There are probably millions of species of butterflies and some of them are of course quite rare. But these ten are the rarest of them all and if you do manage to see one you should consider yourself very lucky indeed. While they are not the biggest, nor the worlds most unusual butterflies, nor are they the most beautiful, they are probably the most important ones we should learn about…
The High Brown Fritillary Butterfly (Scientific name: Argynnis adippe)
I personally spent years of my life trying to increase numbers of this butterfly at my local butterfly Conservation area, but to no avail. While I have of course seen one they are located in such small areas that the chances of seeing one are millions to one. This is also down to their small size making them even harder to see.
The Grizzled Skipper Butterfly (Scientific name: Pyrgus malvae)
This species is so rare that for over 50 years it was thought to be extinct! But the good news is its numbers are now on the increase thanks to the National Trust and its efforts.
The California pipevine Swallowtail Butterfly (Scientific name: Battus philenor)
While I would like to say its increasing numbers are down to conservation efforts by a lot of people it is mostly down to one man called Tim Wong and his work with them. While its numbers are still rare his success raising them gives the species hope it never had before.
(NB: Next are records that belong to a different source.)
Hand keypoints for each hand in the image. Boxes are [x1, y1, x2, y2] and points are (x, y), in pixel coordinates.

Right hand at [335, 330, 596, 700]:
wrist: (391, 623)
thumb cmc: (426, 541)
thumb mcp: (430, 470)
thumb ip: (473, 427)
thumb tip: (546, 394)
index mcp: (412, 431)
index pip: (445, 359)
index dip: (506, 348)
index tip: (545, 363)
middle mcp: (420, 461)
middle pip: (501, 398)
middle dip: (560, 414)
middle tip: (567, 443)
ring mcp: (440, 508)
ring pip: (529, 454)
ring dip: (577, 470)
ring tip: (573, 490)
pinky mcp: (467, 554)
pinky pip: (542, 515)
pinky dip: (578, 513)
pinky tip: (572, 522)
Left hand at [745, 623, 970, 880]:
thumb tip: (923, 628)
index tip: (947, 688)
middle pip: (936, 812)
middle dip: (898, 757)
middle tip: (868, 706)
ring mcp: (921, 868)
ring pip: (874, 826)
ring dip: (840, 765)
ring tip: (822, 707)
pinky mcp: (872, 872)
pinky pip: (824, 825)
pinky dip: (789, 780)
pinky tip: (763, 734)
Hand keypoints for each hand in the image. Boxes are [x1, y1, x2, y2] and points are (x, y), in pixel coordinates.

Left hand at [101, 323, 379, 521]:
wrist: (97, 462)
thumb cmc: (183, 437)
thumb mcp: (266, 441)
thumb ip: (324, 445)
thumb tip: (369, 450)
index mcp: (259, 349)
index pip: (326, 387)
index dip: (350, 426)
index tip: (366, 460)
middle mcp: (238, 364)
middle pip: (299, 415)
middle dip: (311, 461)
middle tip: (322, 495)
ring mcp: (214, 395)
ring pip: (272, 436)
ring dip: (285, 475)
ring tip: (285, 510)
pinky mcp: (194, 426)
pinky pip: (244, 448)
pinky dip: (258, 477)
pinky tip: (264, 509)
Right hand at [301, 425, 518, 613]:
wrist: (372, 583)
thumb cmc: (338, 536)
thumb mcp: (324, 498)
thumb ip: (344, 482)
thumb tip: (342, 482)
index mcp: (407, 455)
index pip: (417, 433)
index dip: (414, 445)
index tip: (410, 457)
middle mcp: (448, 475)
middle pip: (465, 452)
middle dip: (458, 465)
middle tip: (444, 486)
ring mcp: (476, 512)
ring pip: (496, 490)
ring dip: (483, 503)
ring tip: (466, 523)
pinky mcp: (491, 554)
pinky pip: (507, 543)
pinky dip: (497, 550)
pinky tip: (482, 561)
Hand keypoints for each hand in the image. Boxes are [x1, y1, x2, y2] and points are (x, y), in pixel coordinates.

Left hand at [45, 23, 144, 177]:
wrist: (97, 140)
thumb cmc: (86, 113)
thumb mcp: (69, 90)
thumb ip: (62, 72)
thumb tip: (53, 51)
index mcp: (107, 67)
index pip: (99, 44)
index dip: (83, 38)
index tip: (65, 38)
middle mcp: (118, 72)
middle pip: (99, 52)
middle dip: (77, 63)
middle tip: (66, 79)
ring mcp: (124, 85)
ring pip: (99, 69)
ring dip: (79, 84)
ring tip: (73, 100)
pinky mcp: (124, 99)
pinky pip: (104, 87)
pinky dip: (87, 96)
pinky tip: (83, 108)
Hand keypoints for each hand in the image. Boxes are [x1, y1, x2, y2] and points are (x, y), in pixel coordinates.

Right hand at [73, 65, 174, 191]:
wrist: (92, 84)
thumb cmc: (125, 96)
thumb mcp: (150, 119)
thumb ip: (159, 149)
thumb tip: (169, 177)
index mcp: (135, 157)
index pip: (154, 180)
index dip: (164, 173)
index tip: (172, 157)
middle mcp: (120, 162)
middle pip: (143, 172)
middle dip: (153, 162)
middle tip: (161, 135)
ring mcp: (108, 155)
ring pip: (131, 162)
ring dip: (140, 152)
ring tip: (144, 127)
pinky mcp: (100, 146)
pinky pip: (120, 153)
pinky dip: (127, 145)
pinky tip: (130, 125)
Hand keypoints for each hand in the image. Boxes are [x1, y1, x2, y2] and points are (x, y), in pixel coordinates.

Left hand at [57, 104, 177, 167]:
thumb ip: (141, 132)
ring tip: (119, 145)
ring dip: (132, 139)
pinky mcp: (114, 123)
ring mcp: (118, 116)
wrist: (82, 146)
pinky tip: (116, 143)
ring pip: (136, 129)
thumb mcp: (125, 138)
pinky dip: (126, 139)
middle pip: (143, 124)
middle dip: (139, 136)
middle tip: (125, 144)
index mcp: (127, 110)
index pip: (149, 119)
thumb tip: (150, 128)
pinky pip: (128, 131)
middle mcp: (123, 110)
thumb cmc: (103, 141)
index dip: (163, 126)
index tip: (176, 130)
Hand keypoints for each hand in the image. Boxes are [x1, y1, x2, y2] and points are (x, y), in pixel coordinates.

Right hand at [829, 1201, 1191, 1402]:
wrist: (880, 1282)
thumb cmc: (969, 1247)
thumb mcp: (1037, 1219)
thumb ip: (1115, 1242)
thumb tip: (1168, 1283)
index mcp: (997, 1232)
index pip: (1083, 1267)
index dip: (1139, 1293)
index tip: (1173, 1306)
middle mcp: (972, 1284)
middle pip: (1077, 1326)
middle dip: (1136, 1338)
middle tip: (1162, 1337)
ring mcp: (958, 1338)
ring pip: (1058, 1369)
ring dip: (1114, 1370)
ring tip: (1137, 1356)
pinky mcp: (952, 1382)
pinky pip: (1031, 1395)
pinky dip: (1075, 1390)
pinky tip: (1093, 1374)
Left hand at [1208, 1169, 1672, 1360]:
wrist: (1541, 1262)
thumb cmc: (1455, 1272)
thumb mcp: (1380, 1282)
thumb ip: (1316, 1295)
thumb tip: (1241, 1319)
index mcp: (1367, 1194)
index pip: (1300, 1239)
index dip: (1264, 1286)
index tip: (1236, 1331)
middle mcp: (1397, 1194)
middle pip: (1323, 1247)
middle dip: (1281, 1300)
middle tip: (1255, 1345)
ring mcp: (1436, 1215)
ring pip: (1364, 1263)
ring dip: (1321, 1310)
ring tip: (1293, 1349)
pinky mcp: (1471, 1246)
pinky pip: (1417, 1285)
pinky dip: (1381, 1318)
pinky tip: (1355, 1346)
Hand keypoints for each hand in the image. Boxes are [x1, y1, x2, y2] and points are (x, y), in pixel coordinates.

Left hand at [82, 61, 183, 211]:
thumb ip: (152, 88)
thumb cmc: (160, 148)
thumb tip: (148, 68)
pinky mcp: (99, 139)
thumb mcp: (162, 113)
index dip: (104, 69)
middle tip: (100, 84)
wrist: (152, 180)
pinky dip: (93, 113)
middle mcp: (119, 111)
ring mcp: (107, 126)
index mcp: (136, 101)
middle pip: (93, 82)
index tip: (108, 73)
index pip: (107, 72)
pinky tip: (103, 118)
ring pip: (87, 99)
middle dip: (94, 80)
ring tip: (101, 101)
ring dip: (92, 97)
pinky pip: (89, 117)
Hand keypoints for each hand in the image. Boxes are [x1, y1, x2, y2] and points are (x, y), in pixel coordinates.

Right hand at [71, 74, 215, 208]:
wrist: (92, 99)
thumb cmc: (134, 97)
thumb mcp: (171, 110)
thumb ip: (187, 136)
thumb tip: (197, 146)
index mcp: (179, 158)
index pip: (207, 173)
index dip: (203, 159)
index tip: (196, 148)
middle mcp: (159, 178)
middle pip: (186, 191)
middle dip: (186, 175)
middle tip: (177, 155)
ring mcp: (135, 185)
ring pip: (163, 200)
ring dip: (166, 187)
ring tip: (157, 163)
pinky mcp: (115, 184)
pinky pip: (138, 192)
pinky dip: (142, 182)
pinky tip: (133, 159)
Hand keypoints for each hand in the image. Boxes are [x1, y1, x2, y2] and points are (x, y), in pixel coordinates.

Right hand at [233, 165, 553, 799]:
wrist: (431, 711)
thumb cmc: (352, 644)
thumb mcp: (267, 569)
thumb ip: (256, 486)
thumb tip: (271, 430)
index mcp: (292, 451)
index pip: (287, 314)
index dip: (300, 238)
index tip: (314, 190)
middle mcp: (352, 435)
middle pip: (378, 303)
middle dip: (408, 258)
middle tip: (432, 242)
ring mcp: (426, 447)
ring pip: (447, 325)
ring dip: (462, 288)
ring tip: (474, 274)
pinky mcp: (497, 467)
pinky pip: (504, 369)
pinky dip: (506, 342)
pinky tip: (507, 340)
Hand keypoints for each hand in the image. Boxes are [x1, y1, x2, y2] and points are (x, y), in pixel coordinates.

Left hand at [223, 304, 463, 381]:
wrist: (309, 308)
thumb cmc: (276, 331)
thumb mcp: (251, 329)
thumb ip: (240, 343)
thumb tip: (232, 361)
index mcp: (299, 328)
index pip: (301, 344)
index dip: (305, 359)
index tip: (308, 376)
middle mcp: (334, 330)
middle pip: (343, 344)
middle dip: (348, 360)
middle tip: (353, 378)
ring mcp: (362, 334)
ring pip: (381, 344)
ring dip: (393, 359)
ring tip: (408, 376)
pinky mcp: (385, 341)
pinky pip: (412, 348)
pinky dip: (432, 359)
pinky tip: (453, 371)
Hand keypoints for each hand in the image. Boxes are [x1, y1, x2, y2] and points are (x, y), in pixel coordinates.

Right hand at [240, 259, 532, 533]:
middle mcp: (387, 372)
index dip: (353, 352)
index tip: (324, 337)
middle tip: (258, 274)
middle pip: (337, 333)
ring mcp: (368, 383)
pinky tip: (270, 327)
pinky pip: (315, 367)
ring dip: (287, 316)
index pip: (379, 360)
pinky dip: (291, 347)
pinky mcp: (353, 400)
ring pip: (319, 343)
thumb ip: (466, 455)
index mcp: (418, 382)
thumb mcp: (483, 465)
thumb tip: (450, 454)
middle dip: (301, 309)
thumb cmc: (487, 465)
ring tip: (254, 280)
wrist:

The Bhutan Glory Butterfly (Scientific name: Bhutanitis lidderdalii)
With its amazing tail, this is one of the most amazing butterflies of the swallowtail family, but sadly that also makes it one of the most collected and that has caused its numbers to drop drastically. While there are efforts to increase numbers it isn’t very much and could do with much more funding.
The Large Blue Butterfly (Scientific name: Phengaris arion)
This UK species is so rare that one man was actually jailed for collecting just 2 of them! While efforts to save this butterfly are on the rise it might be already too late for this once thought extinct species.
The Lange’s Metalmark Butterfly (Scientific name: Apodemia mormo langei)
This butterfly is rare not because of dwindling habitat or human intervention, but because it gets homesick! Found only in a small area of the Antioch Sand Dunes in California efforts to raise it elsewhere have failed and conservation of their species now takes place in their home turf.
The Tibetan Brimstone Butterfly (Scientific name: Gonepteryx amintha)
While numbers of this butterfly are hard to verify due to its colouring perfectly matching its environment it is thought to be the rarest butterfly in India and has only been seen a handful of times.
The Schaus Swallowtail Butterfly (Scientific name: Papilio aristodemus)
With numbers in the low hundreds, this butterfly is the rarest in Florida, USA and while there are some efforts to save them the increasing population and invasion of the Florida Keys is not in its favour.
The Island Marble Butterfly (Scientific name: Euchloe ausonides insulana)
There are new butterfly species found almost every day form all around the world, but when one is found in in a small patch of an island in Washington’s Puget Sound you know it is rare are rare can get and even though only one was found it was instantly put onto the endangered species list due to its unique markings.
The Miami Blue Butterfly (Scientific name: Cyclargus thomasi)
This might be the smallest butterfly on this list, but it is also the worlds rarest butterfly with numbers thought to be just in double digits (less than 100). The good news is there are several conservation areas set up all over the world to keep this little blue wonder from going extinct.